● **Instructions**
1. In the text on Achkhoy-Martan, what was the village renamed to in 1944?
2. In the text on Achkhoy-Martan, rewrite the part starting with "The Fortanga River" and going on through "of Grozny Oblast.", putting "settlement" in place of "village".
3. Write what comes next in the text on Achkhoy-Martan, picking up after its final sentence.

Passage for review Start Marker

Achkhoy-Martan (, , Jaşxoy-Marta or Тӏехьа-Марта, Theẋa-Marta) is a rural locality (a selo) in, and the administrative center of Achkhoy-Martanovsky District, Chechnya.

Administrative and municipal status 
Municipally, Achkhoy-Martan is incorporated as Achkhoy-Martanovskoye rural settlement. It is the administrative center of the municipality and is the only settlement included in it. Achkhoy-Martan, which is the largest rural settlement in Chechnya, is also the administrative center of Achkhoy-Martanovsky District.

Geography 

The Fortanga River () flows through the center of the village. To the east of the village is the Achkhu River. The name of the village comes from these two rivers.

Achkhoy-Martan is located  south-west of the city of Grozny. The nearest settlements to Achkhoy-Martan are Novy Sharoy in the north, Shaami-Yurt in the north-east, Katyr-Yurt in the east, Stary Achkhoy and Yandi in the south-east, Bamut in the south-west, and Assinovskaya in the north-west.

History 
In 1944, after the genocide and deportation of the Chechen and Ingush people and the Chechen-Ingush ASSR was abolished, the village of Achkhoy-Martan was renamed to Novoselskoye, and settled by people from other ethnic groups. From 1944 to 1957, it was the administrative center of the Novoselsky District of Grozny Oblast.

In 1957, when the Vaynakh people returned and the Chechen-Ingush ASSR was restored, the village regained its old name, Achkhoy-Martan.

Passage for review End Marker
Material shown Start Marker

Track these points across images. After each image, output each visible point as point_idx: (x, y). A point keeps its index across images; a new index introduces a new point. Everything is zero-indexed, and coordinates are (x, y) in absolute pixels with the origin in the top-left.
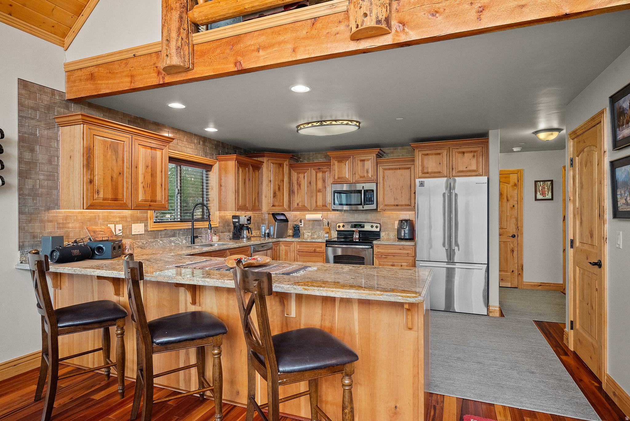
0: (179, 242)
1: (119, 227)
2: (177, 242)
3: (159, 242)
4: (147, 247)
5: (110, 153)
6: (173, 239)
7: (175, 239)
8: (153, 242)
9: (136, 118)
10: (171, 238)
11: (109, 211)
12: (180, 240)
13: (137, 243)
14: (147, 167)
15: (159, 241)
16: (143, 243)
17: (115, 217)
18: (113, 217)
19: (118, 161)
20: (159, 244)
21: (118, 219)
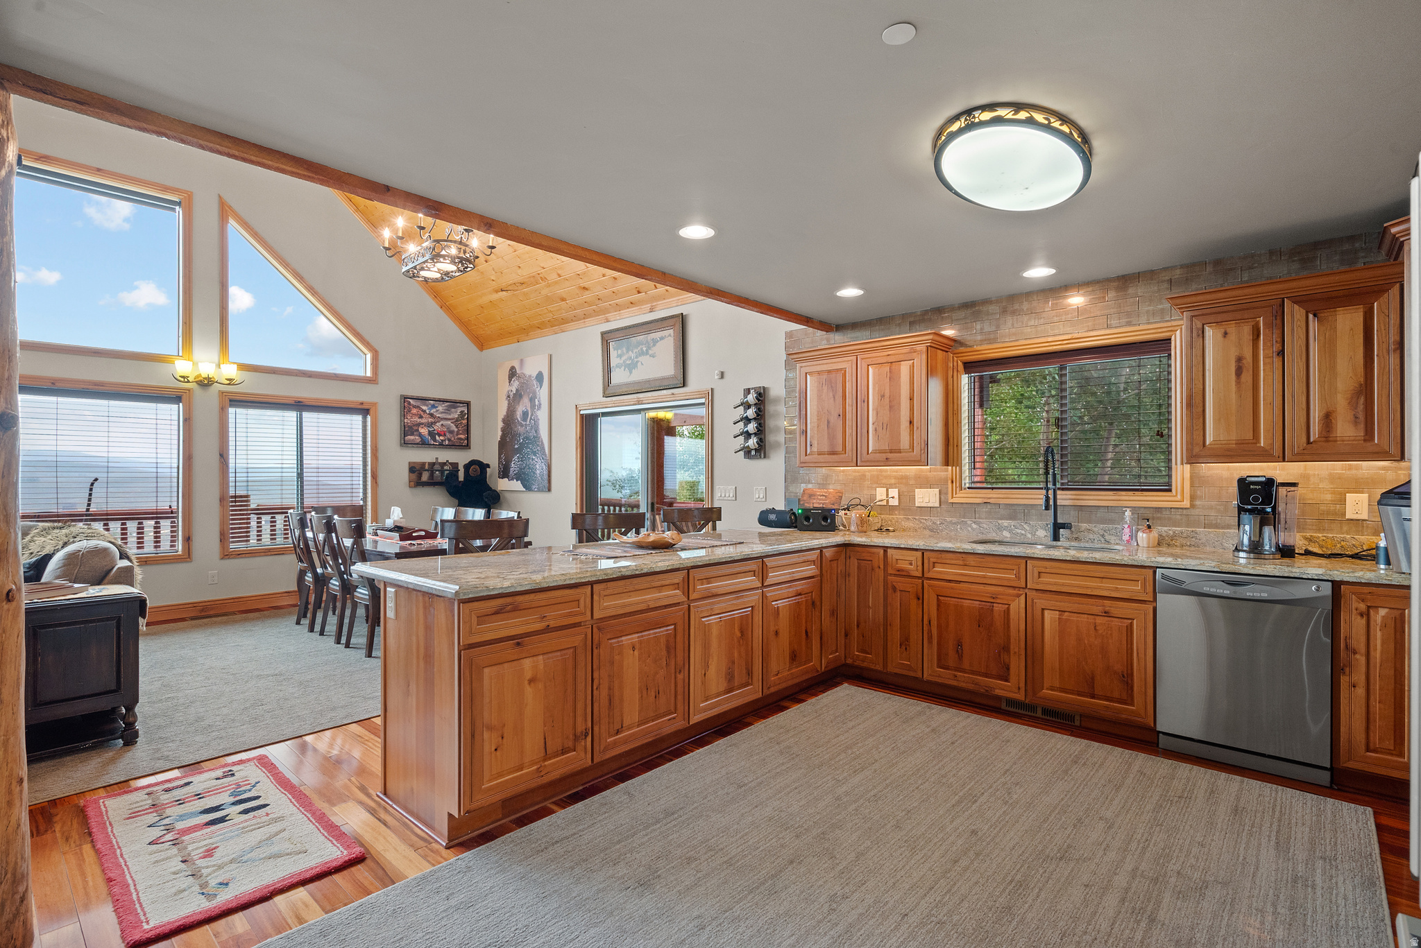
0: (1023, 532)
1: (894, 492)
2: (1019, 531)
3: (970, 526)
4: (942, 531)
5: (825, 391)
6: (1006, 524)
7: (1013, 524)
8: (955, 523)
9: (926, 312)
10: (1000, 522)
11: (880, 469)
12: (1028, 528)
13: (922, 521)
14: (883, 396)
15: (969, 522)
16: (934, 523)
17: (889, 477)
18: (886, 477)
19: (836, 398)
20: (970, 529)
21: (893, 481)
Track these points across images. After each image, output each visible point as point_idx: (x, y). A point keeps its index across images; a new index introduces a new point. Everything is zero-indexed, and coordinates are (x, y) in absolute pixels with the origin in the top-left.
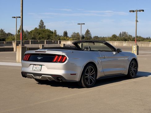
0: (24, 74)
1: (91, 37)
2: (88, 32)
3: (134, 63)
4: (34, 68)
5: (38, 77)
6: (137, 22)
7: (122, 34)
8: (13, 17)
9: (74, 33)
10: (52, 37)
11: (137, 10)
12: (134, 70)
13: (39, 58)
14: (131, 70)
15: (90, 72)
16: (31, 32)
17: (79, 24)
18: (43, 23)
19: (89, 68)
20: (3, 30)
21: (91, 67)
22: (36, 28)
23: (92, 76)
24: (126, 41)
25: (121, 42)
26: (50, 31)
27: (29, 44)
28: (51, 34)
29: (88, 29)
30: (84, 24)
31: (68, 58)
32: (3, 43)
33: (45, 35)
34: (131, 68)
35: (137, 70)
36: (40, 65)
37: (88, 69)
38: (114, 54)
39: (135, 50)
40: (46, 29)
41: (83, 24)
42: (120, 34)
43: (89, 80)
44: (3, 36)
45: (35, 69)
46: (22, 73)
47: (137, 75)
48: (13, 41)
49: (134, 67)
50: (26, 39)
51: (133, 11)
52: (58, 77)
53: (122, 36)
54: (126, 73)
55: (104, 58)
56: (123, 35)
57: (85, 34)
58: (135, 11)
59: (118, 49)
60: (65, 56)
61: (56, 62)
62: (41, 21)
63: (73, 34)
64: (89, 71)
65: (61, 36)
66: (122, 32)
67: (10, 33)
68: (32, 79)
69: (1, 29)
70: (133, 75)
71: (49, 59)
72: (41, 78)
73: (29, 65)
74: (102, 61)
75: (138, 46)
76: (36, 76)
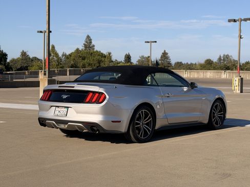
0: (43, 122)
1: (169, 63)
2: (165, 55)
3: (219, 105)
4: (57, 113)
5: (62, 126)
6: (241, 38)
7: (222, 58)
8: (38, 32)
9: (143, 57)
10: (104, 64)
11: (241, 19)
12: (219, 117)
13: (65, 97)
14: (214, 117)
15: (145, 119)
16: (70, 55)
17: (148, 42)
18: (90, 40)
19: (142, 112)
20: (25, 53)
21: (145, 110)
22: (78, 49)
23: (147, 124)
24: (228, 69)
25: (219, 72)
26: (102, 54)
27: (67, 75)
28: (103, 59)
29: (165, 51)
30: (156, 42)
31: (107, 97)
32: (24, 73)
33: (94, 60)
34: (214, 113)
35: (225, 116)
36: (65, 107)
37: (140, 114)
38: (185, 90)
39: (237, 85)
40: (95, 50)
41: (153, 42)
42: (220, 59)
43: (142, 131)
44: (25, 61)
45: (59, 114)
46: (39, 119)
47: (224, 124)
48: (40, 71)
49: (219, 112)
50: (60, 68)
51: (235, 20)
52: (92, 126)
53: (221, 61)
54: (206, 121)
55: (168, 97)
56: (224, 60)
57: (160, 58)
58: (238, 20)
59: (192, 83)
60: (103, 93)
61: (89, 102)
62: (88, 37)
63: (140, 58)
64: (143, 116)
65: (121, 62)
66: (222, 56)
67: (35, 58)
68: (55, 129)
69: (23, 51)
70: (217, 123)
71: (80, 97)
72: (67, 128)
73: (49, 107)
74: (164, 101)
75: (242, 79)
76: (60, 125)
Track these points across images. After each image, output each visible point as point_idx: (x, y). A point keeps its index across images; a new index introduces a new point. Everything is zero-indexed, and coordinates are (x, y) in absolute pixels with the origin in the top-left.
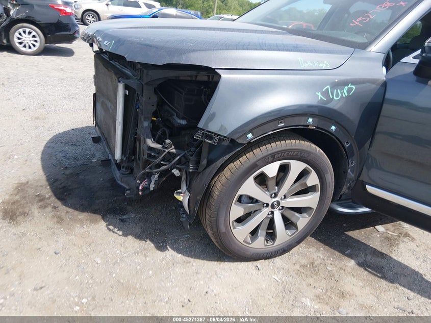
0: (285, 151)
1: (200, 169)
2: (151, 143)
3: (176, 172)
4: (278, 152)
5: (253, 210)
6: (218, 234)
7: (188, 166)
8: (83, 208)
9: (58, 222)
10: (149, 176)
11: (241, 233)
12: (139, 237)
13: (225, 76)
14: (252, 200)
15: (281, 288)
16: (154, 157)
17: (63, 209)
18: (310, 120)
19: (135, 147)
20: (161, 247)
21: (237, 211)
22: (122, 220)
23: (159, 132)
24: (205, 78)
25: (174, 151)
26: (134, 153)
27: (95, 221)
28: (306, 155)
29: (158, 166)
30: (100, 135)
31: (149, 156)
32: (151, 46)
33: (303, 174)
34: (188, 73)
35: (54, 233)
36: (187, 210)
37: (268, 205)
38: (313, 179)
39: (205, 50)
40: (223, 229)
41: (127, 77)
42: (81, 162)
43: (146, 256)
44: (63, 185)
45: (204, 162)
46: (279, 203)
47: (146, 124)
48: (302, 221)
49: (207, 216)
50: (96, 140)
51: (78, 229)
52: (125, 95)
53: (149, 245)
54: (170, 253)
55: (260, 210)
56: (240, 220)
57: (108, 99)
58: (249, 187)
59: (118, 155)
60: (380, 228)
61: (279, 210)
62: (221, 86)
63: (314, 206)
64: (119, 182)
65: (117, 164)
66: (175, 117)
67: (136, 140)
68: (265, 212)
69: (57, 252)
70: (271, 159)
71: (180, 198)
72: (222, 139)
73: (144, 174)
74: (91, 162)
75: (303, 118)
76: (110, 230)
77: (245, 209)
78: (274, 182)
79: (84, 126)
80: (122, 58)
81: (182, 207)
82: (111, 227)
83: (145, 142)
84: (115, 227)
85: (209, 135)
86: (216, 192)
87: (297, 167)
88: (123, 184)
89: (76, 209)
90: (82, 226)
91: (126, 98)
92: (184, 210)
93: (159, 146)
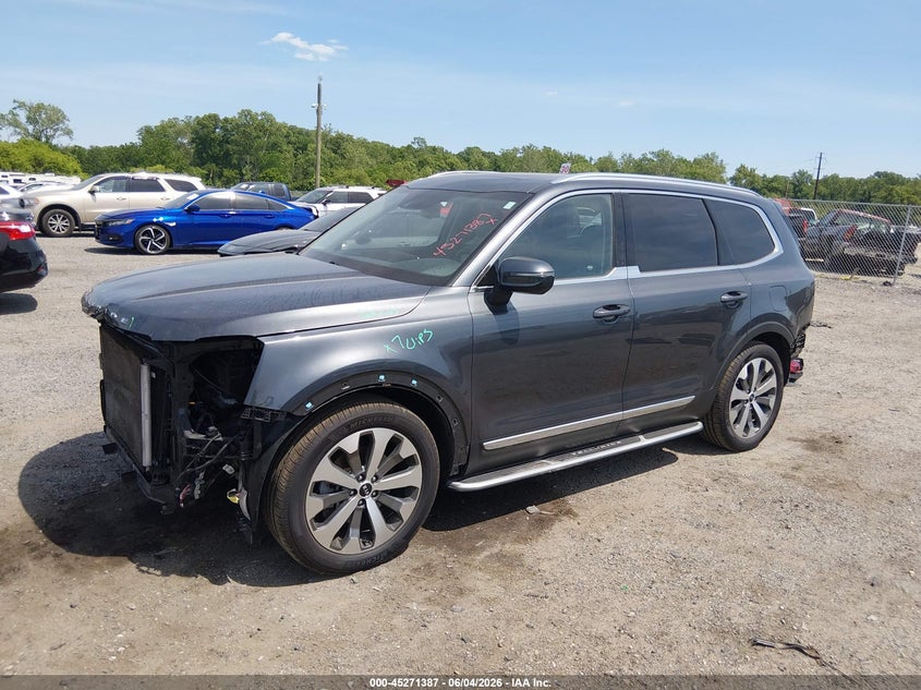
0: (361, 418)
1: (255, 456)
2: (190, 435)
3: (228, 469)
4: (353, 421)
5: (337, 500)
6: (292, 539)
7: (239, 455)
8: (98, 551)
9: (66, 572)
10: (191, 478)
11: (324, 535)
12: (185, 573)
13: (268, 342)
14: (334, 487)
15: (381, 598)
16: (197, 451)
17: (69, 557)
18: (382, 377)
19: (169, 445)
20: (218, 580)
21: (314, 505)
22: (159, 557)
23: (201, 420)
24: (251, 346)
25: (221, 439)
26: (168, 454)
27: (121, 564)
28: (389, 419)
29: (202, 461)
30: (114, 441)
31: (190, 451)
32: (179, 320)
33: (393, 445)
34: (228, 343)
35: (64, 585)
36: (247, 515)
37: (355, 491)
38: (407, 449)
39: (246, 316)
40: (299, 533)
41: (153, 356)
42: (84, 490)
43: (197, 593)
44: (62, 525)
45: (259, 445)
46: (369, 486)
47: (182, 411)
48: (407, 508)
49: (277, 519)
50: (109, 449)
51: (97, 577)
52: (152, 378)
53: (202, 580)
54: (231, 585)
55: (347, 500)
56: (322, 518)
57: (125, 386)
58: (326, 471)
59: (147, 460)
60: (532, 509)
61: (373, 496)
62: (265, 356)
63: (418, 483)
64: (151, 498)
65: (145, 474)
66: (221, 397)
67: (171, 434)
68: (354, 501)
69: (73, 604)
70: (346, 430)
71: (235, 500)
72: (274, 413)
73: (184, 477)
74: (101, 488)
75: (372, 376)
76: (143, 571)
77: (325, 501)
78: (358, 458)
79: (80, 434)
80: (147, 338)
81: (240, 510)
82: (145, 568)
83: (183, 435)
84: (150, 567)
85: (260, 412)
86: (283, 483)
87: (382, 436)
88: (156, 500)
89: (89, 554)
90: (102, 572)
91: (152, 382)
92: (243, 516)
93: (201, 437)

Material shown End Marker

● **Written answers**
1. Novoselskoye

2.
The Fortanga River () flows through the center of the settlement. To the east of the settlement is the Achkhu River. The name of the settlement comes from these two rivers.

Achkhoy-Martan is located  south-west of the city of Grozny. The nearest settlements to Achkhoy-Martan are Novy Sharoy in the north, Shaami-Yurt in the north-east, Katyr-Yurt in the east, Stary Achkhoy and Yandi in the south-east, Bamut in the south-west, and Assinovskaya in the north-west.

History 
In 1944, after the genocide and deportation of the Chechen and Ingush people and the Chechen-Ingush ASSR was abolished, the settlement of Achkhoy-Martan was renamed to Novoselskoye, and settled by people from other ethnic groups. From 1944 to 1957, it was the administrative center of the Novoselsky District of Grozny Oblast.

3.
The village came to national attention in Russia in 1999 during the second Chechen War when it saw intense fighting and suffered severe destruction. This event is featured in the popular Russian war song "Ты только маме, что я в Чечне, не говори"

Population 
 1959 Census: 8,389
 1970 Census: 12,250
 1979 Census: 12,276
 1989 Census: 14,680
 1990 Census: 15,101
 2002 Census: 16,742
 2010 Census: 20,172
 2019 estimate: 24,212

According to the results of the 2010 Census, the majority of residents of Achkhoy-Martan (20,113 or 99.7%) were ethnic Chechens, with 59 people (0.3%) coming from other ethnic backgrounds.

Infrastructure 

The district library in Achkhoy-Martan has around 70,000 books. The village also hosts nine secondary schools, an eight-year school, three kindergartens, and a youth center. Prior to the outbreak of hostilities, a boarding school was also present in Achkhoy-Martan. The village also hosts a mosque.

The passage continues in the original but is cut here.